Your assignment: For this exercise, write out each entry below exactly, omitting the images.

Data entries
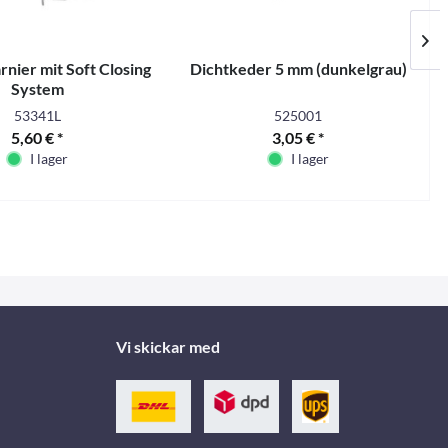
nier mit Soft Closing
Dichtkeder 5 mm (dunkelgrau)
System
53341L
525001
5,60 € *
3,05 € *
I lager
I lager
Vi skickar med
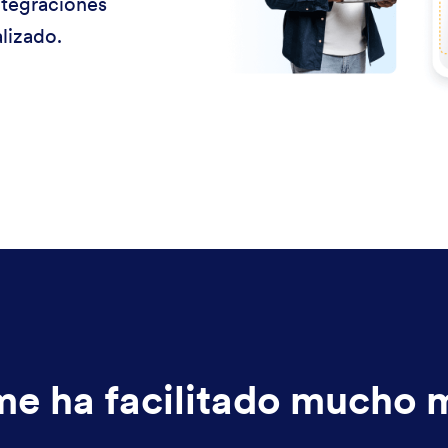
ntegraciones
lizado.
e ha facilitado mucho m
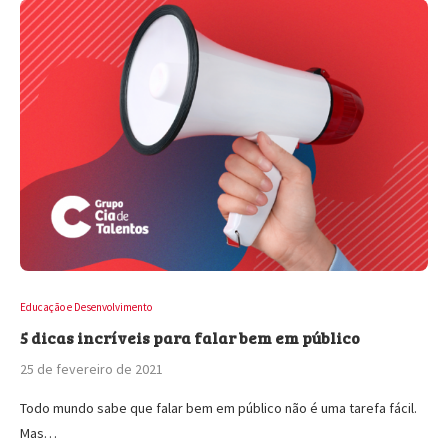
Educação e Desenvolvimento
5 dicas incríveis para falar bem em público
25 de fevereiro de 2021
Todo mundo sabe que falar bem em público não é uma tarefa fácil.
Mas…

Problem solution:
nier mit Soft Closing
Dichtkeder 5 mm (dunkelgrau)
System
53341L
525001
5,60 € *
3,05 € *
I lager
I lager
Vi skickar med
ntegraciones
lizado.
e ha facilitado mucho m
Educação e Desenvolvimento
5 dicas incríveis para falar bem em público
25 de fevereiro de 2021
Todo mundo sabe que falar bem em público não é uma tarefa fácil.
Mas…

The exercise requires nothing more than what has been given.